ASSIGNMENT: The required output is the lines of the listing from the beginning through the line containing "pinky pip: (173, 205)", each copied exactly, without any pictures.
· · · · · · ·
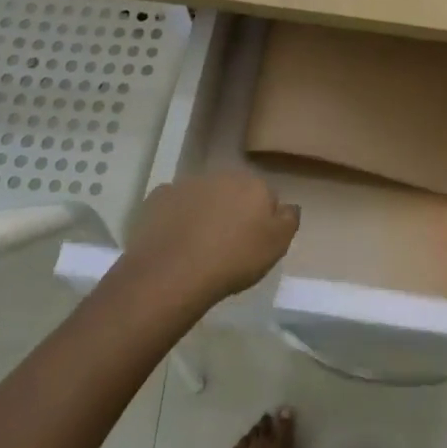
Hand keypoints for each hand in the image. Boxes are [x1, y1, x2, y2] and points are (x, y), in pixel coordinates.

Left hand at [121, 171, 299, 303]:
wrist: (174, 271)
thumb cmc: (234, 259)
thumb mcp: (277, 245)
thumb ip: (289, 220)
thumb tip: (288, 206)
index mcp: (253, 184)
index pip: (265, 196)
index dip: (261, 219)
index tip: (254, 242)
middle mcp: (221, 175)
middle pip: (232, 192)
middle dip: (232, 210)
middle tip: (227, 244)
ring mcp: (186, 184)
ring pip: (202, 196)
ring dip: (204, 212)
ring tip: (198, 246)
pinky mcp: (158, 198)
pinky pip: (173, 205)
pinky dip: (176, 217)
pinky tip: (174, 240)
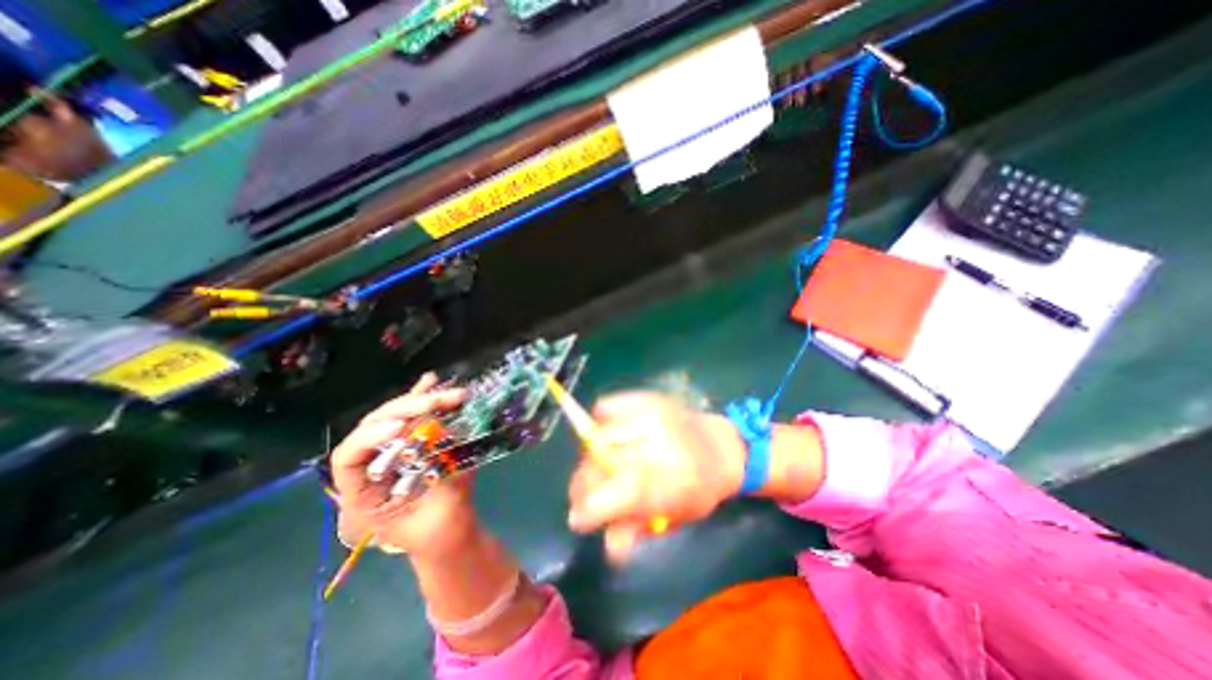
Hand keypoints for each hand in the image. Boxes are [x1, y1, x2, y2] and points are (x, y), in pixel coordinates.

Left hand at [331, 375, 475, 558]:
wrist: (451, 538)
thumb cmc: (441, 536)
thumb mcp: (444, 513)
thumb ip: (445, 476)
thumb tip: (447, 435)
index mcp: (363, 494)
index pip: (349, 458)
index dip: (369, 438)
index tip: (400, 427)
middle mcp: (373, 468)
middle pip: (376, 427)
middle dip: (407, 408)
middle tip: (440, 399)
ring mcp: (394, 454)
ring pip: (395, 417)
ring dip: (421, 399)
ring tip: (445, 389)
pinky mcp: (415, 445)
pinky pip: (414, 417)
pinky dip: (423, 399)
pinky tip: (432, 381)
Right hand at [565, 393, 749, 561]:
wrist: (722, 447)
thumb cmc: (702, 489)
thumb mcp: (675, 517)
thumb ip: (637, 529)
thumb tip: (606, 545)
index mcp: (663, 481)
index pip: (609, 495)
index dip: (587, 510)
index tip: (579, 520)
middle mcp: (652, 444)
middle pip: (597, 463)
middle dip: (583, 485)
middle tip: (584, 495)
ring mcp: (646, 415)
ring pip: (597, 436)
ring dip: (589, 458)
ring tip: (597, 467)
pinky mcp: (644, 398)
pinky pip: (606, 407)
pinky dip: (598, 422)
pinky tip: (606, 436)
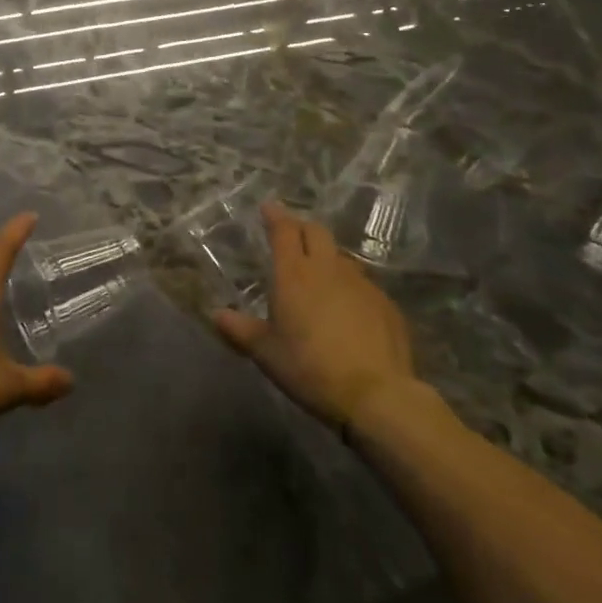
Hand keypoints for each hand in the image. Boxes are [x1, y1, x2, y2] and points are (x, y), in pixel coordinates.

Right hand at [213, 202, 419, 431]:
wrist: (376, 394)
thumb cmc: (309, 368)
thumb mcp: (266, 353)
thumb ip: (240, 330)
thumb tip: (215, 314)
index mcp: (294, 273)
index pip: (284, 230)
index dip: (275, 215)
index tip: (268, 207)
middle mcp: (327, 268)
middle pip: (316, 231)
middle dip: (301, 227)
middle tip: (292, 234)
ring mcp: (361, 284)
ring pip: (340, 256)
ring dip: (327, 256)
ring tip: (319, 273)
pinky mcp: (385, 304)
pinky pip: (363, 283)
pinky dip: (349, 286)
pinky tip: (348, 308)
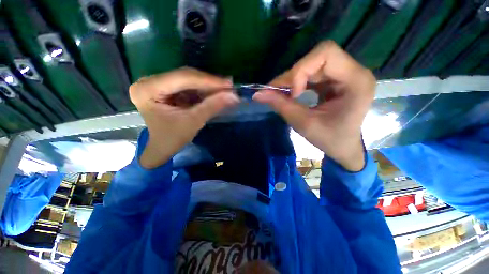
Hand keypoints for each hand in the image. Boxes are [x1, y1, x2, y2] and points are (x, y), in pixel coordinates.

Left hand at [129, 67, 239, 168]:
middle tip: (229, 86)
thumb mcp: (193, 122)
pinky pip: (187, 85)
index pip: (183, 78)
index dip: (208, 81)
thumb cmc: (172, 139)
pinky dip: (202, 90)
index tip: (229, 84)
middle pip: (185, 76)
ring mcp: (157, 83)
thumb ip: (212, 106)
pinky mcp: (165, 88)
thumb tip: (234, 96)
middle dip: (209, 83)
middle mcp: (149, 81)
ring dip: (207, 86)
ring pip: (188, 79)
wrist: (161, 148)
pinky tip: (214, 93)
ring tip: (225, 90)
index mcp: (147, 89)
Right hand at [253, 41, 375, 170]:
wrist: (343, 147)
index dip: (302, 70)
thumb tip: (258, 94)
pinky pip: (311, 73)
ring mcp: (345, 74)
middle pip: (317, 57)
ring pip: (311, 64)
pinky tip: (290, 93)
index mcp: (356, 81)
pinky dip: (297, 81)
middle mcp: (354, 71)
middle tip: (276, 92)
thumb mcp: (304, 124)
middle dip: (293, 75)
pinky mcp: (335, 79)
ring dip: (292, 78)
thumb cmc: (330, 140)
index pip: (326, 54)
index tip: (293, 94)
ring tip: (279, 93)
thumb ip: (281, 106)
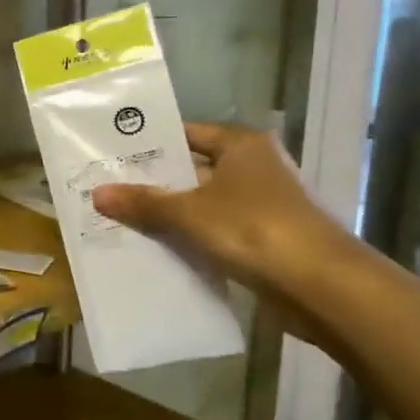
· · · · · · ·
COMPLETED TASK:
Hand keypoints for each hand in the image. Boxes are [x1, y1, x2, y2] and points are (x, y), in pixel coordinates.

Left hand at [121, 171, 299, 303]:
wrist: (174, 271)
thumb cmc: (234, 259)
thumb mcp: (277, 245)
thumb ip: (289, 220)
thumb tip: (288, 206)
index mcp: (253, 184)
index pip: (265, 196)
index dip: (261, 219)
index tip: (254, 242)
middle mcp: (221, 175)
middle pip: (232, 192)
middle dip: (232, 210)
middle tip: (227, 244)
ring mcp: (186, 184)
ring pip: (202, 196)
ring dip: (204, 212)
ring tip: (198, 246)
pinky mcp: (158, 198)
pinky pip: (173, 205)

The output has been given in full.